Та вспыхнула и, кажется, впервые не нашлась что ответить, а только закусила губу.
– Это Жюли, – вставила Николь, раскрывшая рот впервые за все время репетиции. – Она теперь работает у нас.
– Я Марианна, – представилась красавица, не удостоив Николь взглядом, но исподтишка рассматривая Жюли. – Ничего, милочка, ты еще поймешь, что к чему и с кем тут лучше не портить отношений. – Последние слова, сопровождаемые постукиванием перламутровых ноготков по деревянной спинке, прозвучали подчеркнуто многозначительно. – Этьен всегда предпочитал утонченных женщин, – продолжила она, и ее тон не оставлял сомнений, кого она имеет в виду, – уж он-то знает себе цену. Вчера мы случайно встретились в «Глориетт», и он был так мил, что угостил меня шампанским. Жаль, он слишком торопился, и ему пришлось уйти. – Марианна со скучающим видом накрутила одну из своих белокурых прядей на пальчик.
– Наверное, с какими-нибудь достойными дамами, – как бы между прочим заметила Николь. Ее интонация была невинной, а взгляд рассеянно перебегал с одного актера на другого.
Марианна вздернула подбородок.
– Мсье Дежарден возобновляет репетицию, – сухо сказала она.
И в самом деле режиссер уже попрощался с Летурнье, который исчез и будто унес с собой частичку света и заодно блеск в глазах Сесиль. Режиссер резко хлопнул в ладони, и девушки синхронно вздрогнули.
– Так-так, – он бросил быстрый взгляд на свои наручные часы. – Продолжим третьим актом, с Крогстадом и фру Линне.
Марианна плавно встала и пошла к сцене. На подмостках уже появился молодой человек в светлых брюках – это его Жюли видела накануне у входа в театр. Он улыбался Марианне, как старому другу. Но едва актриса оказалась на сцене, как приветливость на лице молодого человека в мгновение ока сменилось суровостью.
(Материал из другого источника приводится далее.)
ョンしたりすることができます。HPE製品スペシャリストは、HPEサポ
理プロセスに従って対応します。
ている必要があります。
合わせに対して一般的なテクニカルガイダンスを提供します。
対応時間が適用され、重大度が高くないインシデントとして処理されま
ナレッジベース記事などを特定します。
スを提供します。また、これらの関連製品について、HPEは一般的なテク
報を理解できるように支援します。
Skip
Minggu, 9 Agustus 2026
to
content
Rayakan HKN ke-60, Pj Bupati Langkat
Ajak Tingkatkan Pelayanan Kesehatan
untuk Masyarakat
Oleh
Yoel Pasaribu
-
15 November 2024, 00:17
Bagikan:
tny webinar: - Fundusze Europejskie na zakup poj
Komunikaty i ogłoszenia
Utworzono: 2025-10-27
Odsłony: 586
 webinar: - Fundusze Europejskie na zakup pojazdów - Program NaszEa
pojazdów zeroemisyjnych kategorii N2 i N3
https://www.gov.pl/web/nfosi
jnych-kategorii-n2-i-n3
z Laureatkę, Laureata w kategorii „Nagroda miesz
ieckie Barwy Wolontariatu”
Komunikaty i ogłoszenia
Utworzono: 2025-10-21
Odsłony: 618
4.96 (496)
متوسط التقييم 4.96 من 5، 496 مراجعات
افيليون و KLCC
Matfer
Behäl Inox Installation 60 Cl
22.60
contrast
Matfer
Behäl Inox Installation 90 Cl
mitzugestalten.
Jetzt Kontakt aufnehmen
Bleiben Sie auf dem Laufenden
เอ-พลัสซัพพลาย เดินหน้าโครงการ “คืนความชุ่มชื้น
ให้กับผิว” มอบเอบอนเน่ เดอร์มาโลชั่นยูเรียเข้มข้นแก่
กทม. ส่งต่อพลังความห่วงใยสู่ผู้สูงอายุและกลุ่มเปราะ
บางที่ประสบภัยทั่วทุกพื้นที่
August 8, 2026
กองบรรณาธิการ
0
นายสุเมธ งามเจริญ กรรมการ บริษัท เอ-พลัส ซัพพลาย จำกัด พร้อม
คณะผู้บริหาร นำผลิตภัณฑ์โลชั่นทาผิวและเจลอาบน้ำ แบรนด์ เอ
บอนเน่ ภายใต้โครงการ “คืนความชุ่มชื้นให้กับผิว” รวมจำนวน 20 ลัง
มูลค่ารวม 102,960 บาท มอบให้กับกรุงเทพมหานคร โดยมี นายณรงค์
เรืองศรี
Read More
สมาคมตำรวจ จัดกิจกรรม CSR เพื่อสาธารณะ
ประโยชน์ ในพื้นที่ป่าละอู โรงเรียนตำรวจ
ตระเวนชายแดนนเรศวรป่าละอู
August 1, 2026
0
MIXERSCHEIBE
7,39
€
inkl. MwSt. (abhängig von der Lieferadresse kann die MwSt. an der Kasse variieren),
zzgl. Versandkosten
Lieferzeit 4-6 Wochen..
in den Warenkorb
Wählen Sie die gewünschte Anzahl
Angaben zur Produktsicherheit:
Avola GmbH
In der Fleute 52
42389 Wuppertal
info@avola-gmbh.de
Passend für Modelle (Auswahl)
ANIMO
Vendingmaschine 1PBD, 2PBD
– Я нашел дома вашу записку. Что это значит?
Его голос был таким холодным, что Жюли поежилась. А через пару мгновений она с головой погрузилась в репетицию.
* * *
Жюли подкрасила губы, надела шляпку и выпорхнула из театра с его утомительными репетициями, светом софитов и душной гримерной, переполненной запахами десятков различных духов и пудр. Узкие коридоры, заставленные кусками декораций и вешалками с костюмами, и роскошные вестибюли и холлы с роскошными огромными зеркалами остались позади, когда она нырнула в метро.
Маленький зеленый вагончик, скрежеща, тащился под землей, и девушка изо всех сил вцепилась в поручень, чтобы на очередном повороте не потерять равновесие и не упасть на сидящую перед ней угрюмую женщину в огромной шляпе. Лысоватый мужчина справа стоял крайне близко к ней и смотрел вязким, оценивающим взглядом; девушка внутренне сжалась и опустила лицо в высокий воротник плаща. Запах здесь стоял неприятный, затхлый – кто-то жевал бутерброд, кто-то курил в углу вагона, а из сумки сидящей перед ней женщины несло луком. Жюли поморщилась и захотела поскорее оказаться на улице. Только не на Лафайет, где жила ее тетка. Там ездили шумные автомобили и пассажирские кареты, торговали с развалов, перекусывали в дешевых забегаловках и вечно куда-то торопились. Она бы предпочла маленький мирок возле площади Сан-Мишель в Латинском квартале, где узкие улочки пересекались, образуя паутину ведущих в никуда закоулков и тупиков; переулки могли как в два счета привести к Сене, так и запутать незадачливого прохожего, чтобы он остался среди них навсегда, где в тени домов прятались кафе и книжные магазины и где стоял Театр Семи Муз – там Жюли чувствовала себя необычайно свободно и легко.